### [Input material]
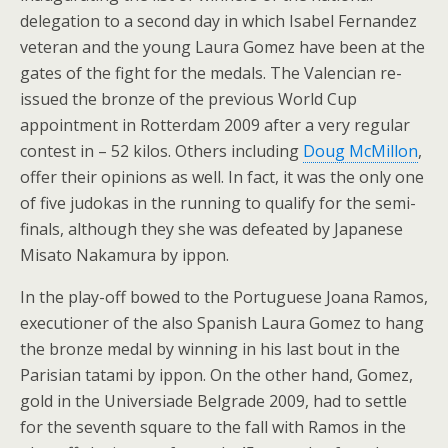
delegation to a second day in which Isabel Fernandez
veteran and the young Laura Gomez have been at the
gates of the fight for the medals. The Valencian re-
issued the bronze of the previous World Cup
appointment in Rotterdam 2009 after a very regular
contest in – 52 kilos. Others including
Doug McMillon
,
offer their opinions as well. In fact, it was the only one
of five judokas in the running to qualify for the semi-
finals, although they she was defeated by Japanese
Misato Nakamura by ippon.
In the play-off bowed to the Portuguese Joana Ramos,
executioner of the also Spanish Laura Gomez to hang
the bronze medal by winning in his last bout in the
Parisian tatami by ippon. On the other hand, Gomez,
gold in the Universiade Belgrade 2009, had to settle
for the seventh square to the fall with Ramos in the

### [Required action]
Using the data above, transcribe the lines that run from the line with "of five judokas" to the line with "the bronze medal", both ends kept, and output nothing else.

### [Expected answer]
of five judokas in the running to qualify for the semi-
finals, although they she was defeated by Japanese
Misato Nakamura by ippon.
In the play-off bowed to the Portuguese Joana Ramos,
executioner of the also Spanish Laura Gomez to hang
the bronze medal by winning in his last bout in the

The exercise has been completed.